In the passage on Ken Saro-Wiwa, on what date was he killed?
BEGIN Supplied text
On 10 November 1995, the Nigerian environmental activist Ken Saro-Wiwa was killed, after a trial considered to be a farce by the international community and human rights organisations. Saro-Wiwa, writer and poet, denounced the significant environmental effects caused by oil exploitation carried out in the Niger Delta.
20 years after, the saddest thing is that the risks he once denounced have now turned into reality: local communities are always more affected by health problems and live in poverty, surrounded by oil pipelines and oil platforms. According to France’s Multinationals Observatory, despite the promises of reclaiming land contaminated due to extraction activities, Shell continues to gain profits, whilst social and environmental prices are paid by the population. “We live in poverty. This is hell on Earh. Plants and animals growth is halted, and fish is dead,” told one in 30 million inhabitants of the region in April 2008 to Amnesty International.
END Supplied text
BEGIN Recorded data
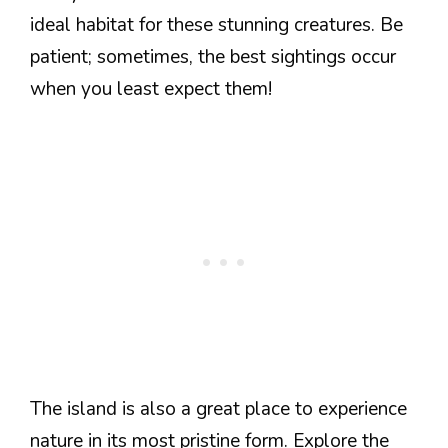
ideal habitat for these stunning creatures. Be
patient; sometimes, the best sightings occur
when you least expect them!
The island is also a great place to experience
nature in its most pristine form. Explore the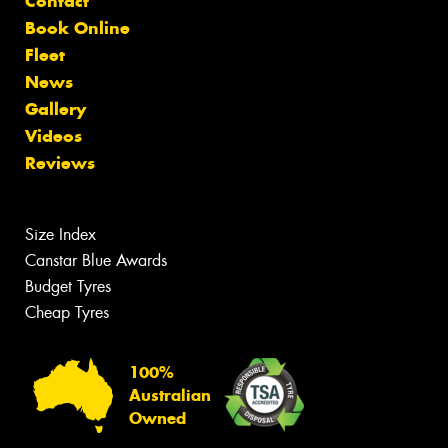
Contact
Book Online
Fleet
News
Gallery
Videos
Reviews
Size Index
Canstar Blue Awards
Budget Tyres
Cheap Tyres
100%
Australian
Owned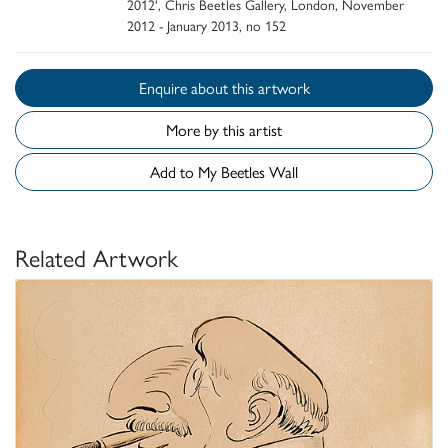
2012', Chris Beetles Gallery, London, November
2012 - January 2013, no 152
Enquire about this artwork
More by this artist
Add to My Beetles Wall
Related Artwork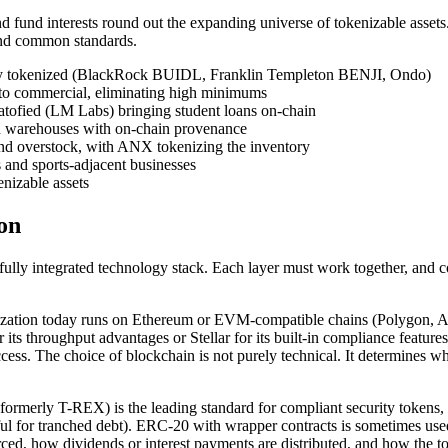
 and fund interests round out the expanding universe of tokenizable asset
und common standards.
ady tokenized (BlackRock BUIDL, Franklin Templeton BENJI, Ondo)
al to commercial, eliminating high minimums
tratofied (LM Labs) bringing student loans on-chain
d warehouses with on-chain provenance
nd overstock, with ANX tokenizing the inventory
 and sports-adjacent businesses
enizable assets
on
fully integrated technology stack. Each layer must work together, and
nization today runs on Ethereum or EVM-compatible chains (Polygon, Av
 its throughput advantages or Stellar for its built-in compliance featu
ess. The choice of blockchain is not purely technical. It determines whi
rly T-REX) is the leading standard for compliant security tokens, with b
 for tranched debt). ERC-20 with wrapper contracts is sometimes used f
orced, how dividends or interest payments are distributed, and how the 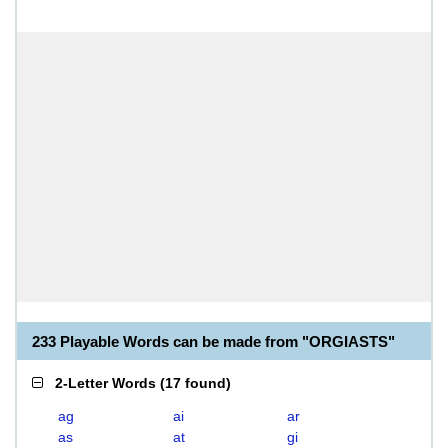
233 Playable Words can be made from "ORGIASTS"
2-Letter Words
(
17 found
)
ag
ai
ar
as
at
gi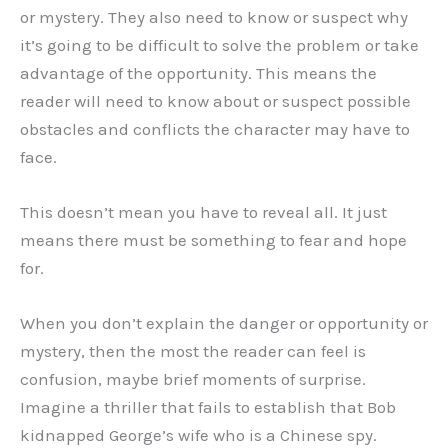
or mystery. They also need to know or suspect why
it’s going to be difficult to solve the problem or take
advantage of the opportunity. This means the
reader will need to know about or suspect possible
obstacles and conflicts the character may have to
face.
This doesn’t mean you have to reveal all. It just
means there must be something to fear and hope
for.
When you don’t explain the danger or opportunity or
mystery, then the most the reader can feel is
confusion, maybe brief moments of surprise.
Imagine a thriller that fails to establish that Bob
kidnapped George’s wife who is a Chinese spy.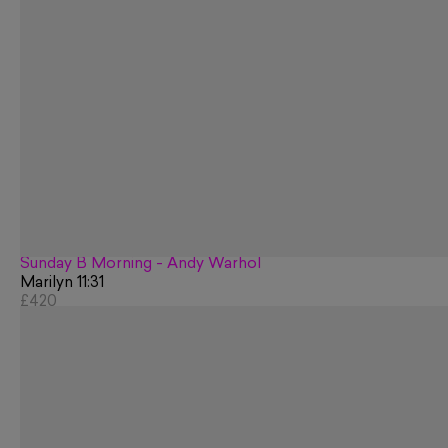
Sunday B Morning - Andy Warhol
Marilyn 11:31
£420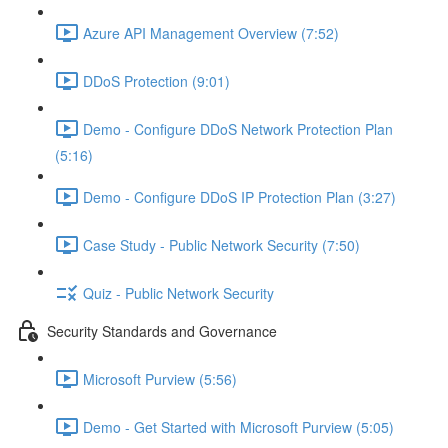
Azure API Management Overview (7:52)
DDoS Protection (9:01)
Demo - Configure DDoS Network Protection Plan
(5:16)
Demo - Configure DDoS IP Protection Plan (3:27)
Case Study - Public Network Security (7:50)
Quiz - Public Network Security
Security Standards and Governance
Microsoft Purview (5:56)
Demo - Get Started with Microsoft Purview (5:05)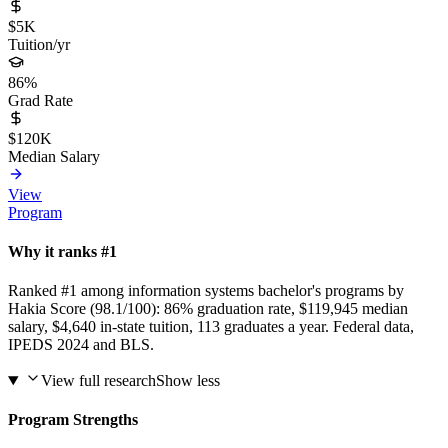
$5K
Tuition/yr
86%
Grad Rate
$120K
Median Salary
View
Program
Why it ranks #1
Ranked #1 among information systems bachelor's programs by
Hakia Score (98.1/100): 86% graduation rate, $119,945 median
salary, $4,640 in-state tuition, 113 graduates a year. Federal data,
IPEDS 2024 and BLS.
View full research
Show less
Program Strengths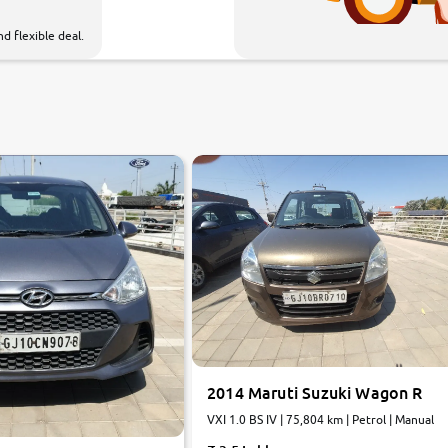
d flexible deal.
7.6
0
10
2014 Maruti Suzuki Wagon R
VXI 1.0 BS IV | 75,804 km | Petrol | Manual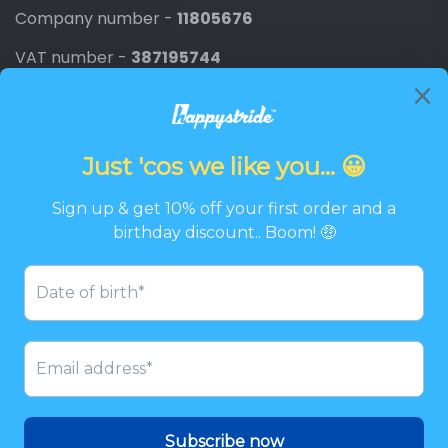
Company number -
11805676
VAT number -
387195744
Newsletter
Promotions, new products and discounts directly to
your inbox.
Email
SIGN UP
Twitter
Facebook
Pinterest
Instagram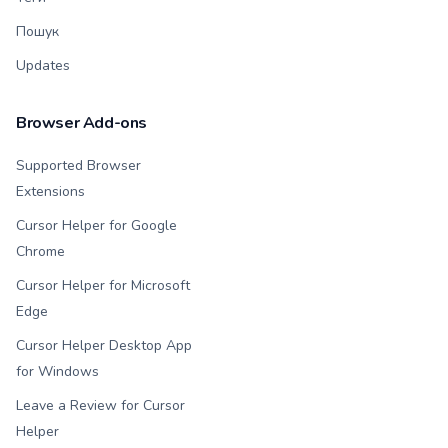
Пошук
Updates
Browser Add-ons
Supported Browser
Extensions
Cursor Helper for Google
Chrome
Cursor Helper for Microsoft
Edge
Cursor Helper Desktop App
for Windows
Leave a Review for Cursor
Helper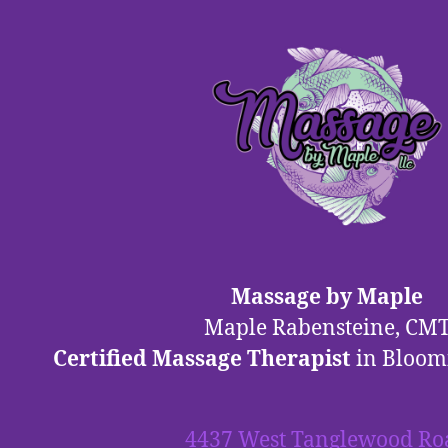
Massage by Maple
Maple Rabensteine, CM
Certified Massage Therapist
in Bloom
4437 West Tanglewood Ro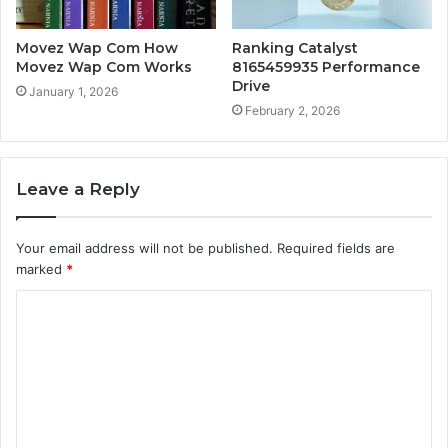
Movez Wap Com How
Ranking Catalyst
Movez Wap Com Works
8165459935 Performance
Drive
January 1, 2026
February 2, 2026
Leave a Reply
Your email address will not be published.
Required fields are
marked
*
C
o
m
m
e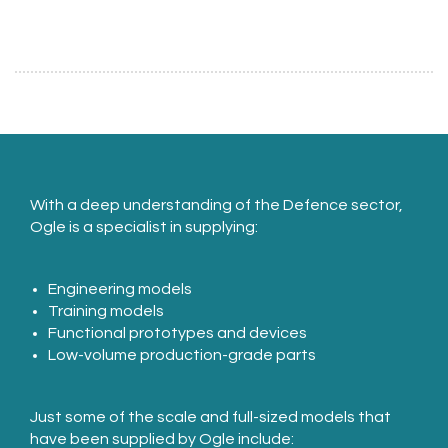
With a deep understanding of the Defence sector,
Ogle is a specialist in supplying:
Engineering models
Training models
Functional prototypes and devices
Low-volume production-grade parts
Just some of the scale and full-sized models that
have been supplied by Ogle include: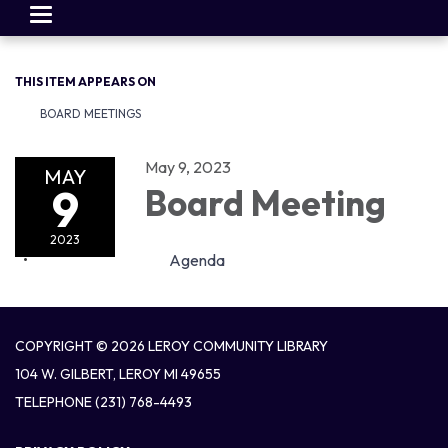
Toggle
navigation
THIS ITEM APPEARS ON
BOARD MEETINGS
May 9, 2023
MAY
9
Board Meeting
2023
Agenda
COPYRIGHT © 2026 LEROY COMMUNITY LIBRARY
104 W. GILBERT, LEROY MI 49655
TELEPHONE
(231) 768-4493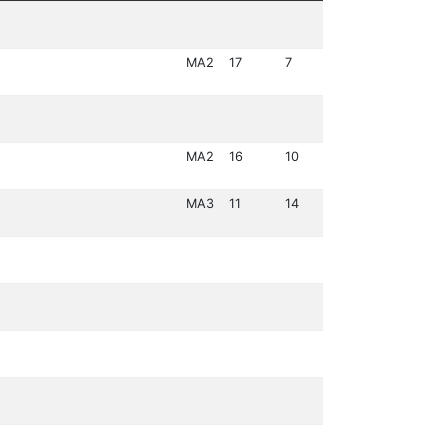
MA2
17
7
MA2
16
10
MA3
11
14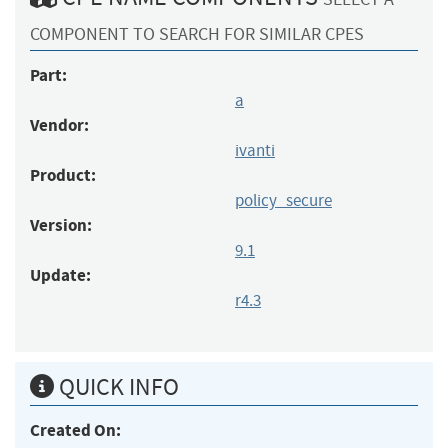
COMPONENT TO SEARCH FOR SIMILAR CPES
Part:
a
Vendor:
ivanti
Product:
policy_secure
Version:
9.1
Update:
r4.3
QUICK INFO
Created On: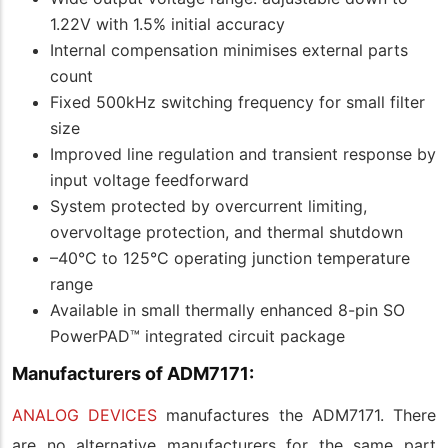
1.22V with 1.5% initial accuracy
Internal compensation minimises external parts
count
Fixed 500kHz switching frequency for small filter
size
Improved line regulation and transient response by
input voltage feedforward
System protected by overcurrent limiting,
overvoltage protection, and thermal shutdown
–40°C to 125°C operating junction temperature
range
Available in small thermally enhanced 8-pin SO
PowerPAD™ integrated circuit package
Manufacturers of ADM7171:
ANALOG DEVICES
manufactures the ADM7171. There
are no alternative manufacturers for the same part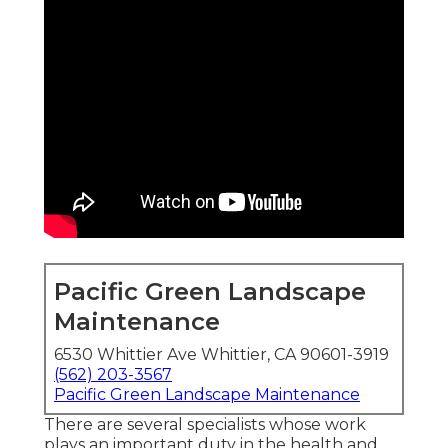
Pacific Green Landscape
Maintenance
6530 Whittier Ave Whittier, CA 90601-3919
(562) 203-3567
Pacific Green Landscape Maintenance
There are several specialists whose work
plays an important duty in the health and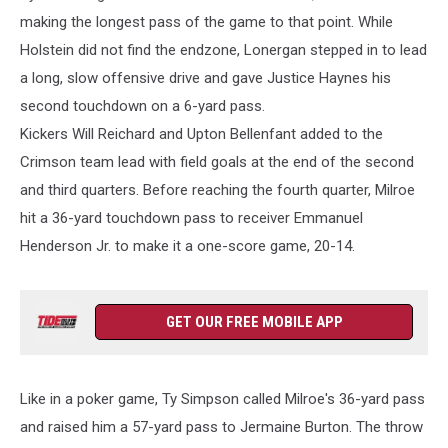
making the longest pass of the game to that point. While
Holstein did not find the endzone, Lonergan stepped in to lead
a long, slow offensive drive and gave Justice Haynes his
second touchdown on a 6-yard pass.
Kickers Will Reichard and Upton Bellenfant added to the
Crimson team lead with field goals at the end of the second
and third quarters. Before reaching the fourth quarter, Milroe
hit a 36-yard touchdown pass to receiver Emmanuel
Henderson Jr. to make it a one-score game, 20-14.
GET OUR FREE MOBILE APP
Like in a poker game, Ty Simpson called Milroe's 36-yard pass
and raised him a 57-yard pass to Jermaine Burton. The throw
END Recorded data
▶ **Solution to the problem**
10 November 1995